Unfortunately, getting the social change message out as an opposition member can be like playing the violin unplugged in a heavy metal band. Liberal Ralph Sultan calls Robertson a nice guy with whom he disagrees on resource management policy. “The fact is, oil and gas accounts for nine to 10 per cent of provincial revenues and when Richard Neufeld [minister of energy and mines] brought in royalty incentives in 2003, that resulted in an immediate burst of exploration activity. And we simply have to offer rates that are competitive with Alberta,” Sultan says, reflecting on his dust-up with Robertson last summer. “If the NDP believes we should lock our resources up in the ground, then I say, tell that to people who have kids to raise [and] education and health-care needs.”

And contrary to what Robertson suggests, Sultan believes the government is promoting green alternatives to conventional energy, like run-of-river hydroelectric proposals and co-generation power plants. Closer to home, there are more pressing problems that illuminate the difficulties of creating Robertson’s happy planet of the future. Outside the sanctuary of Steeps cafe, it’s the typical bumper-to-bumper afternoon gridlock out on Broadway, with most of the cars transporting lone occupants. The BC Sustainable Energy Association has been tossing around the idea of campaigning for a fossil-fuel-free GVRD by the year 2025. “It’s a tough question,” Robertson acknowledges, commenting on what he can do locally to help move society toward this post-fossil-fuel utopia. The sooner we have better transit between UBC and East Vancouver, the better.”

The diverse demographic mix that Robertson values in a community is also under threat in Vancouver-Fairview. The stylish, aging, squat apartment blocks that line the leafy streets and traffic calming circles characteristic of these West Side neighbourhoods are being devoured by developers keen to cash in on Vancouver’s soaring real-estate market. Affordable housing for people wanting to live close to the urban core is vanishing in a frenzy of speculation and gentrification. “Unless there’s some sort of control on affordable rental housing we will lose that part of our community,” Robertson says.

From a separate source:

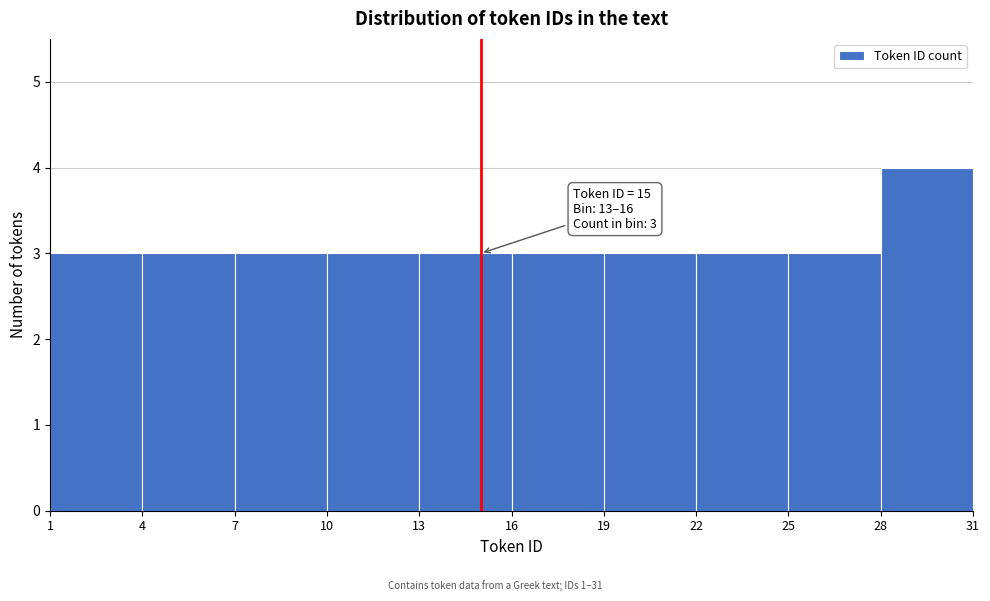

Over which range of the x-axis is the bar tallest?

28 to 31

He glances at his watch, and tips back the last of his matcha tea. Tonight it’s the weekly meet-and-greet at Stamps Landing, a chance for constituents to bend the ear of their MLA over a pint of beer. He’ll miss one of his favourite bands, Medeski Martin and Wood, at the Commodore Ballroom this evening, but it’s a small sacrifice in the uphill struggle of transforming B.C. into that beacon of environmental stewardship and socially responsible economic development he dreamed of early in his tenure.

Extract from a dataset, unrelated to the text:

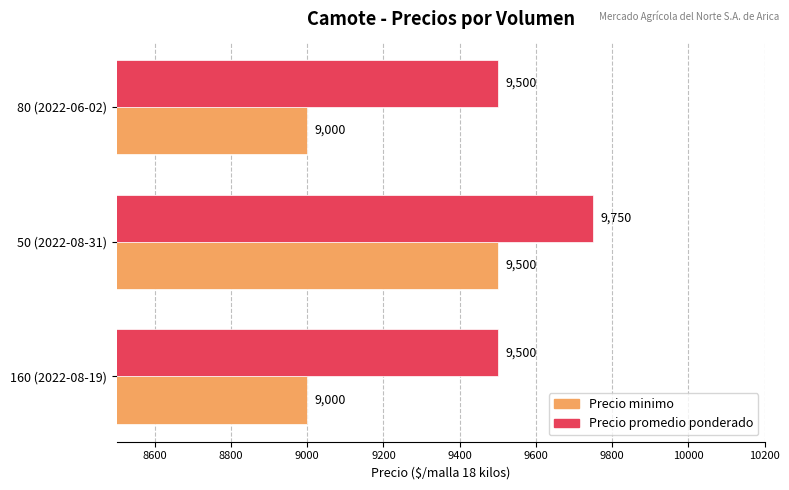

What is the spread (max minus min) of values at 50 (2022-08-31)?

250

Robertson is candid about his worries for B.C., Canada and the planet: the rapid depletion of natural resources, our continued dependence on fossil fuels, the growing gap between rich and poor, and now the bellicose language emanating from Stephen Harper’s Conservative government. The list is long. Yet success in any business requires a heavy dose of idealism. After all, anyone who starts a company from which “happiness” promises to flow can’t help but be a perpetual optimist. “I never imagined going into politics as a career move. I don’t have a particularly partisan position, but I started to think that I had to get more involved to effect change. It was definitely a leap of faith to try and work on bigger issues and larger-scale problems. I’ve had to use my entrepreneurial skills in a different way,” Robertson says, before heading into a sunny afternoon on Broadway and strolling back to the constituency office.